Pentagon Inspector General Derek Vander Schaaf last week noted that new procurement fraud cases opened by the Defense Department’s criminal investigative service surged to 995 last year from just 282 a decade ago.
“We have turned ourselves into the most effective investigative organization in the country in terms of procurement fraud,” Vander Schaaf said. “That is our specialty.”
Debarment and suspension proceedings have been growing in recent years and in 1992 reached a plateau of about 1,400 involving both companies and individuals. The ranks of the debarred is a kind of rogues gallery, involving mostly small mom-and-pop contractors and convicted con artists.
Last year, for example, a meatpacker was debarred for paying bribes to Pentagon inspectors in an effort to pass off tainted pork and spoiled dairy products destined to feed military troops.
But the defense industry says enforcement has grown too rough and that the Pentagon has unfairly made regular business disputes subject to criminal sanctions.

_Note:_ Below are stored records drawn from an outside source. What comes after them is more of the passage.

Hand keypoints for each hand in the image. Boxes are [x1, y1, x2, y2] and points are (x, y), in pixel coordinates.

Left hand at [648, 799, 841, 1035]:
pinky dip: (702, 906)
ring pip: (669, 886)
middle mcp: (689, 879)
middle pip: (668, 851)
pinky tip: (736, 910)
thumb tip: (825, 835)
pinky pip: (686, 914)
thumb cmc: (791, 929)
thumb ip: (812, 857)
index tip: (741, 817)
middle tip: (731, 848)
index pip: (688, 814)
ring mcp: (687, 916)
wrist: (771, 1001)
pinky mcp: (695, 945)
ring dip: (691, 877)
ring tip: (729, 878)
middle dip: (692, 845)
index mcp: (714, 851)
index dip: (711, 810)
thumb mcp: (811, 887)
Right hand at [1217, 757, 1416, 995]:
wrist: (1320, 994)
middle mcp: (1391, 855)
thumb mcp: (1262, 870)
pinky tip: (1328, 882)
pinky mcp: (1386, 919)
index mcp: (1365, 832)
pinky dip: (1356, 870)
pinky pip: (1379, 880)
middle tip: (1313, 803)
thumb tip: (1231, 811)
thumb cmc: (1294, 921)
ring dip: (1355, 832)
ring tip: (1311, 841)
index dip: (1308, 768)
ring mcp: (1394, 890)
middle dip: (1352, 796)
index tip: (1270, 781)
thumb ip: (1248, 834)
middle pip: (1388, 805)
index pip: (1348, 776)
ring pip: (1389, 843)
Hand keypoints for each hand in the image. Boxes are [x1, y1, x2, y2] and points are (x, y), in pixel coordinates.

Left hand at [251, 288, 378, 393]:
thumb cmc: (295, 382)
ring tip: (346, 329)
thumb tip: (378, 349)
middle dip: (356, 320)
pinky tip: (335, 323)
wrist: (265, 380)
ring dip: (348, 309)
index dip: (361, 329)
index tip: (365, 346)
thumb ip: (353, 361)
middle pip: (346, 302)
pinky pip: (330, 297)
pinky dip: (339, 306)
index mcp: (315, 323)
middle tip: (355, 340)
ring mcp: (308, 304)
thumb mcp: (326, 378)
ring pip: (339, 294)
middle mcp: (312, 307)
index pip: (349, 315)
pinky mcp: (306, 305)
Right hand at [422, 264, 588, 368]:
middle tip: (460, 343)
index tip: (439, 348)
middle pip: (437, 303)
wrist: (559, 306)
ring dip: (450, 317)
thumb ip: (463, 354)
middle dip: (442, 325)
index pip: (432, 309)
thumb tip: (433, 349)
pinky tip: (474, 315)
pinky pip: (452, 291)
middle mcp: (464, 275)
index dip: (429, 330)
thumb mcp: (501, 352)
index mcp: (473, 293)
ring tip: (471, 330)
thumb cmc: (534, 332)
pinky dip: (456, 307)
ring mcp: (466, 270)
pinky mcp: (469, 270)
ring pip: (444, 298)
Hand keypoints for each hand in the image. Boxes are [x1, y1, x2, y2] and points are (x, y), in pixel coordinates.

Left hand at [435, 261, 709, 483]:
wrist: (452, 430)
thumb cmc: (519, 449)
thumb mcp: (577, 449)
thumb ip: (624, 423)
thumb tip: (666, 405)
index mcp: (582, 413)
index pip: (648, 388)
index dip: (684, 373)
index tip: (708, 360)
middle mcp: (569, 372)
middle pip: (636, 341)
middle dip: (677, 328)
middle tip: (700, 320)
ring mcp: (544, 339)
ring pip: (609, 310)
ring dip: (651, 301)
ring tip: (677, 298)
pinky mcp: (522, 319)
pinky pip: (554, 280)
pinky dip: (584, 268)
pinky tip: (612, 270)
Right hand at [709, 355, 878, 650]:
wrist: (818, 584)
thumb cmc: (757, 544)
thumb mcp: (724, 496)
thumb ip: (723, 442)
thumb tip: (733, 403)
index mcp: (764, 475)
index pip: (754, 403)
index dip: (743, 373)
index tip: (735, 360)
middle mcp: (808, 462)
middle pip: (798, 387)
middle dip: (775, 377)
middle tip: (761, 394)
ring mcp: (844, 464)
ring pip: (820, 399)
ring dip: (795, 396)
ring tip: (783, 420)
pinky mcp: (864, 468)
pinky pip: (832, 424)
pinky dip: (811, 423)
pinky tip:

“I don’t know how much tougher they could be than they already have been in the last six or seven years,” said Tim Hatch, a Gibson, Dunn & Crutcher attorney who has represented defense firms. “The Defense Logistics Agency and Janet Cook (who imposed the Teledyne debarment) have a longstanding reputation of being very stringent and very harsh in enforcement.”
The amount of oversight imposed on contractors has become an unacceptable burden, Loral Chairman Bernard L. Schwartz said in a speech to top Pentagon procurement officials in Williamsburg, Va., last week.
“We need to discard the Cold War mentality that preyed on industry, heaped oversight upon oversight, audit upon audit, ordered test after test, over-specified virtually everything and spent money like there was no tomorrow,” he said.
Los Angeles-based Teledyne pleaded guilty last year to improperly testing nine million electronic components that went into a wide variety of weapons, ranging from missiles to ships. The resulting debarment will shut off future contracts to Teledyne Relays for a year.
“We believe this was an unjustified action,” Teledyne spokesman Berkley Baker said. “These problems predated July, 1992. It isn’t a current situation. There aren’t any product problems, any quality problems, any testing problems. And meanwhile people have lost their jobs and will continue to lose their jobs.”
In an interview earlier this month, Teledyne Chairman William Rutledge said the firm has significantly improved its ethics program and its efforts to comply with procurement regulations.
But the debarment order issued contends that Teledyne’s execution of that ethics program was “nonexistent” in some areas and that the firm had refused to pay restitution for the improper testing.
Moreover, the order says the firm’s ethic problem “provides a basis for the debarment” of the entire corporation, a step the Pentagon “will continue to review.”
The tougher attitude at the department reflects the more aggressive efforts by the Pentagon’s inspector general and the Department of Justice to weed out fraud, officials said.
“I don’t know if we would have taken this debarment action against Teledyne five years ago,” said the official, who requested anonymity.
But Larry Wilson, spokesman for the Defense Logistics Agency, said the debarment does not signal a tougher enforcement policy compared to the last two or three years. Rather, he said, it was based on the facts in the case.
Nonetheless, the Defense Department official said, “I hope it is a wake-up call to the industry of how serious it is if you keep getting convicted of fraud.”